Inquiétude à Kolwezi après la découverte de minerais radioactifs

L’origine de cette radioactivité est encore incertaine, mais par le passé, des cargaisons de cobalt ont déjà enregistré une semblable contamination. La présence d’un peu d’uranium dans cette région minière qu’on appelle la ceinture de cuivre et de cobalt explique ce genre d’incident. Malgré tout, les autorités congolaises, qui parlent d’un « risque immédiat pour la santé”, n’ont pas communiqué sur l’ampleur de la radioactivité enregistrée et les populations riveraines de la zone minière concernée, à Kolwezi, se font beaucoup de souci.

Une urgence humaine et environnementale

Les responsables de Kamoto Copper Company, dont le permis d’exploitation couvre la zone du remblai T17, ont été convoqués, tandis que la société civile locale confirme la présence de minerais uranifères, mais aussi de plomb.

À Kolwezi, l’urgence n’est pas seulement environnementale. Elle est humaine. Sur le remblai T17, où des minerais radioactifs ont été découverts, c’est d’abord la santé des populations riveraines, estimées à plus de 100.000 personnes, qui est en jeu.

« Le gouvernement doit primo sécuriser le site. Secundo, tout exploitant minier qui se trouve sur le site doit être évacué urgemment et tertio, celui qu’on aura détecté doit être mis en quarantaine » précise Lambert Menda le coordonnateur de la nouvelle société civile congolaise.

Sur place, les habitants des quartiers Gécamines Kolwezi et Musonoie, voisins du remblai T17, disent vivre avec la peur.

D’autant plus que cette alerte radioactive s’ajoute à celle, il y a quelques jours, concernant des émissions de dioxyde de soufre, liées à l’extraction du cobalt et du cuivre dans une autre mine, située à une dizaine de kilomètres.

« On nous demande de ne pas consommer l’eau de forage, alors que l’eau, c’est la vie. Comment allons-nous faire ? Comment allons-nous préparer la nourriture ? L’air que nous respirons est déjà pollué. Nous vivons dans des conditions très difficiles. Il y a trop de malades dans les familles. Ce que je déplore le plus, c’est l’état des jeunes enfants » explique Patrick Mbikayi qui habite à côté du remblai T17.

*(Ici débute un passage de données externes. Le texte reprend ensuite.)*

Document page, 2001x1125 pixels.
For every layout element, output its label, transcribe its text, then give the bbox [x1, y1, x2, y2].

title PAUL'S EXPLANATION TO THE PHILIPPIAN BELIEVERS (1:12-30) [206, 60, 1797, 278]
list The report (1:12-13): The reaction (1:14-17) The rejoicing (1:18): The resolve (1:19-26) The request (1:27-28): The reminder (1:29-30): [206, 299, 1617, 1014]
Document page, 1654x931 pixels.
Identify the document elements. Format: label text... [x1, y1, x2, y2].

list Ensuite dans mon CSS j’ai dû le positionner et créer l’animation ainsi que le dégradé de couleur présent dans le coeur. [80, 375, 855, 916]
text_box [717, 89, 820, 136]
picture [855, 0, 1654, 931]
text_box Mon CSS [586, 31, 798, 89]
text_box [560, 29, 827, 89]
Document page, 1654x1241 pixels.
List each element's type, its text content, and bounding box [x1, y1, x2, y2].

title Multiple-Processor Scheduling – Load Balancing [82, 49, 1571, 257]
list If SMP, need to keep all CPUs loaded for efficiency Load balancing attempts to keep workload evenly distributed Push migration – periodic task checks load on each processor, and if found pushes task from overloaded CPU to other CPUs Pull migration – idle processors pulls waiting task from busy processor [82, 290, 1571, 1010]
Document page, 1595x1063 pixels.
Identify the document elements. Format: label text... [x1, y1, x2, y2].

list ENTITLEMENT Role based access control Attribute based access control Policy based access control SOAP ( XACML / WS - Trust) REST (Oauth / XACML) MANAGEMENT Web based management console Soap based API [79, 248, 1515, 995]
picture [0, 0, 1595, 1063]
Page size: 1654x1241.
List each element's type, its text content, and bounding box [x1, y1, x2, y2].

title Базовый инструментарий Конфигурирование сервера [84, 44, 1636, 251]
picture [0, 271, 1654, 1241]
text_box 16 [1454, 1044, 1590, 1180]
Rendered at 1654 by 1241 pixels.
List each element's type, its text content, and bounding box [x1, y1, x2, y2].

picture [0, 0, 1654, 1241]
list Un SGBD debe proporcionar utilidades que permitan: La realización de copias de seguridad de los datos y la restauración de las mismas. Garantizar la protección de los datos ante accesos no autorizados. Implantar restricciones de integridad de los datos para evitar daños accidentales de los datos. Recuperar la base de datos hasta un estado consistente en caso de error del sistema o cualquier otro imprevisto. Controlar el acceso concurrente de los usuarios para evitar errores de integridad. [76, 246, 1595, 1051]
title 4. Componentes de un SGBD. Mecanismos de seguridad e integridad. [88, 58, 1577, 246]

Le gouvernement se veut rassurant

Face à la dégradation de la situation, le gouvernement congolais s’efforce de rassurer les habitants de Kolwezi, par la voix de la ministre en charge des questions nucléaires, Marie-Thérèse Sombo.

« Au nom du gouvernement de la RDC », elle confirme que « la zone du remblai T17 en situation d’urgence radiologique. À la suite de l’exploitation du site par des creuseurs artisanaux, la présence avérée de matières radioactives constitue un risque majeur pour la santé publique, la sécurité nationale et l’équilibre écologique. »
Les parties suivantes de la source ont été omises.